> [Reading passage]
>>
# Tax & Social Security



## vickigoulding1985 (Oct 21, 2011)

Hi there everyone. 

I was just wondering if someone could help explain to me how much tax and social security I need to pay. I am considered a self employed worker because I teach English and I use green receipts. I have just finished my first tax free year here and now I am so confused the percentage of what I need to pay... I have a portuguese boyfriend but he has no idea lol. 

I only earn about 600 euros a month as i work part time. I would really appreciate any help you could give me. I am also wondering why I havent received my NIF card...I still have a piece of paper with my number on it. I thought I should have a card now. And a health card? It´s so confusing! 

Thanks everyone, 

Vicki


----------



## notlongnow (May 21, 2009)

If you were working during 2011 you should have completed your tax return for that year. The deadline for online submission for self employed people is tomorrow!

If you haven't done this before you will need an accountant to help unless you speak good Portuguese and can work it out yourself. If you don't have a login for the financas website you could have a problem as the deadline for paper submissions was the end of last month.

I can't tell you how much tax you'll have to pay - not a huge amount, but you should perhaps worry more about not getting a return in on time and being fined.

In terms of getting a medical card, you should have a social security number that you will have got shortly after you registered your self employed activity for green receipts, take that to the local centro do saude with your residency, fiscal number and every other piece of paper you could imagine and they should register you at the surgery. I was given an A4 piece of paper and not a card.
<<
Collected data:
>>
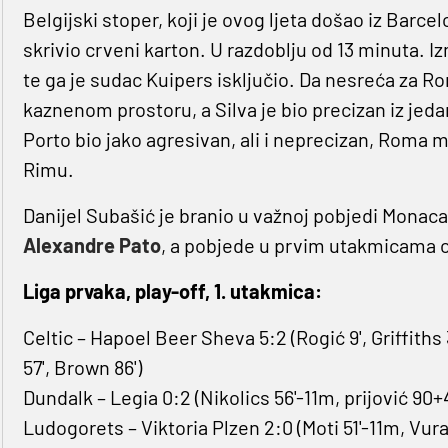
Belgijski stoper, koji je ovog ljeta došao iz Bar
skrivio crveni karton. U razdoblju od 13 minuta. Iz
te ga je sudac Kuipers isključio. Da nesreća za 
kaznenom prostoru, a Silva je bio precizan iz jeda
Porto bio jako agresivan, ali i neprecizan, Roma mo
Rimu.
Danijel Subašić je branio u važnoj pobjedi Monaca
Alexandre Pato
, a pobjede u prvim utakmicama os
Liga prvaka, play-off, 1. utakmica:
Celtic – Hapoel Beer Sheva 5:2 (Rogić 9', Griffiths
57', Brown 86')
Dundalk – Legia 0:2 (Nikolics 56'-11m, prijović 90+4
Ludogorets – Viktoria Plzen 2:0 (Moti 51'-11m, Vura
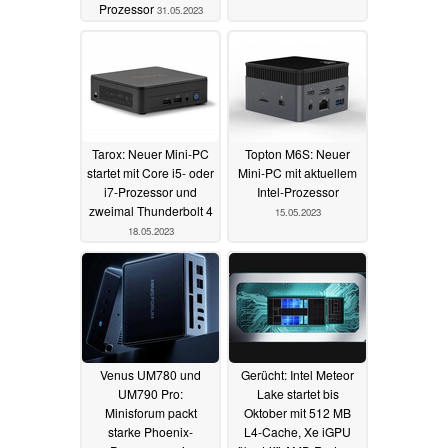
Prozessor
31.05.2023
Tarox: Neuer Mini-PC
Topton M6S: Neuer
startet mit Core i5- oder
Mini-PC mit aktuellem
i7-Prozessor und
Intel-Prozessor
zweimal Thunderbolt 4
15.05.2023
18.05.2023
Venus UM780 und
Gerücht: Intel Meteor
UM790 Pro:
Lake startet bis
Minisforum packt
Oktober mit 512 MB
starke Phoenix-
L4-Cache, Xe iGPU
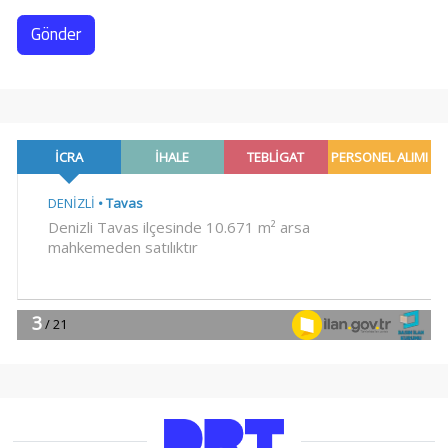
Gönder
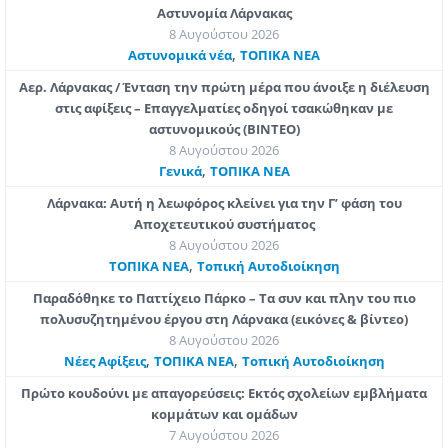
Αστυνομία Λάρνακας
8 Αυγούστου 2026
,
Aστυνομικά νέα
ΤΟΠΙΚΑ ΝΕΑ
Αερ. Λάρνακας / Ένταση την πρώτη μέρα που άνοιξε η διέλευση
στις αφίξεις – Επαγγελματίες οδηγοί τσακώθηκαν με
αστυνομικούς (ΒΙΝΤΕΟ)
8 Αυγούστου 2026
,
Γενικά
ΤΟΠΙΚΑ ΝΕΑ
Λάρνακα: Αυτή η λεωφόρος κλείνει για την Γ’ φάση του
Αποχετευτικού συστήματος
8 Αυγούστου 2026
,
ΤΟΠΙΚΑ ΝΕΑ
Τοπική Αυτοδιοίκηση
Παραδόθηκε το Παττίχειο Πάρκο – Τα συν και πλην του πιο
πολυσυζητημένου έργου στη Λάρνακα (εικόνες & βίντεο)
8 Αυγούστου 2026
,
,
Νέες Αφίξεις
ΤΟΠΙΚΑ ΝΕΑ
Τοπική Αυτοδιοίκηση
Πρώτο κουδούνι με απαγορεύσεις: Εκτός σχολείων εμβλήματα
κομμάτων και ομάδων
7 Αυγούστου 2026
<<
>>
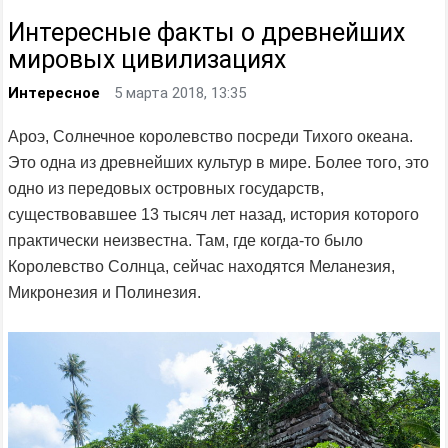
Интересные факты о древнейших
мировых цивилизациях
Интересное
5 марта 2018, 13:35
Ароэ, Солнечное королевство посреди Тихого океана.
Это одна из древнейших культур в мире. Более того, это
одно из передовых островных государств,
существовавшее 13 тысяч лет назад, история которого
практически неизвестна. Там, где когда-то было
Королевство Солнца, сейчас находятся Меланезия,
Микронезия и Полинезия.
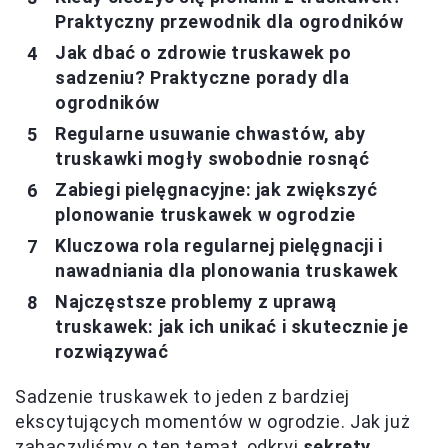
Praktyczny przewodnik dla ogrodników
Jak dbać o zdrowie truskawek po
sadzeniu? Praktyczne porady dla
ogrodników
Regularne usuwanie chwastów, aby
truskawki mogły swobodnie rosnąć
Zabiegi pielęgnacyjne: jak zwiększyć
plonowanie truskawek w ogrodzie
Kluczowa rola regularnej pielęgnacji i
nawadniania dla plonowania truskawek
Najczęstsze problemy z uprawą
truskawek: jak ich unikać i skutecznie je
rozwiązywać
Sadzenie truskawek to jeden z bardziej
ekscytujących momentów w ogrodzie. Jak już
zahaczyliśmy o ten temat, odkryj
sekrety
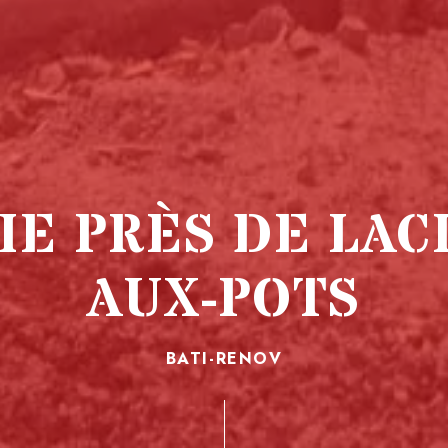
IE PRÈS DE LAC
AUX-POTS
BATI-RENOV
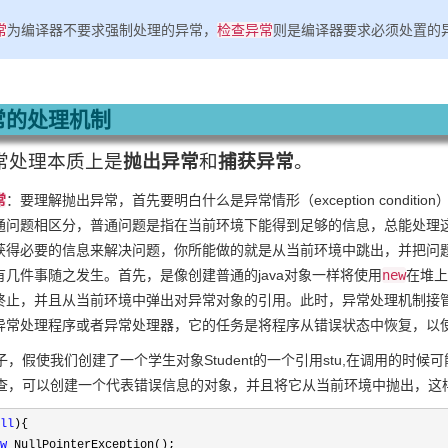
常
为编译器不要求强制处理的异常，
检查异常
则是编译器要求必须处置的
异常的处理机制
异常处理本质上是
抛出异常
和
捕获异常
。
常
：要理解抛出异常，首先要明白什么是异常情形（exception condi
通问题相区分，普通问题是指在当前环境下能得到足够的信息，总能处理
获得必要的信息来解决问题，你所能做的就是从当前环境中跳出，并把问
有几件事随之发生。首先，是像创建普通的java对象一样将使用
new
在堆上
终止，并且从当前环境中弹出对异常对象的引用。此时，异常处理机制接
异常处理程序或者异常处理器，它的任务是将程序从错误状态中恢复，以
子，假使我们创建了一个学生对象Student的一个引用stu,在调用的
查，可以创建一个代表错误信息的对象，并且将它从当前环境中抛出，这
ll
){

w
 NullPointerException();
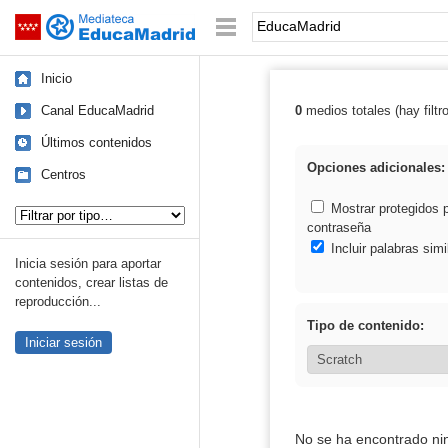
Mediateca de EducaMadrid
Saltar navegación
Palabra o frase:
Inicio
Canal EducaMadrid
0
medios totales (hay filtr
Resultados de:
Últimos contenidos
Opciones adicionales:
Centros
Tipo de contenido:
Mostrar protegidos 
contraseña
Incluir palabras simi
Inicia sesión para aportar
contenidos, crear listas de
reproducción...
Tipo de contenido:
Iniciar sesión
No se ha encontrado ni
<<
> [Exercise A] In the forum thread on tax and social security, list the items that the reply from notlongnow says to take to the local centro do saude.
> [Exercise B] According to the forum thread on tax and social security, how much does Vicki earn each month?
> [Exercise C] Continue the forum thread on tax and social security from the last sentence shown.

> [Response A]
- Social security number
- Residency
- Fiscal number

> [Response B] About 600 euros a month, working part time.

> [Response C]
We never received a card for our fiscal number, we still use the A4 sheets the camara gave us.

Hope this helps.


----------



## notlongnow (May 21, 2009)

PS. You don't get a "tax free year" - you get a year during which you are exempt from social security. You still need to pay income tax.


----------



## notlongnow (May 21, 2009)

PPS. If you are invoicing a Portuguese company they may have been taking witholding tax directly from the green receipts (this will show as an amount listed next to "IRS : A taxa de 21.5%- arto 101.o, n.o1,do CIRS")

If this is the case, you may well have no tax to pay, but to the best of my knowledge, you still need to complete a return.


----------



## canoeman (Mar 3, 2011)

Health and Fiscal Cards no longer issued as Portuguese Nationals have an all in one card Citizen Card, keep the originals A4 sheet at home and use photocopies, soon get tatty.

As notlongnow says at the very least visit your financas office and explain no one had told you about return, if your lucky they'll give you a bit more time to get IRS Return in.

Re tax your supposed to deduct each month (if employer hasn't) and pay into your tax a/c any under or overpaying is sorted with your tax return, now they also like it done online.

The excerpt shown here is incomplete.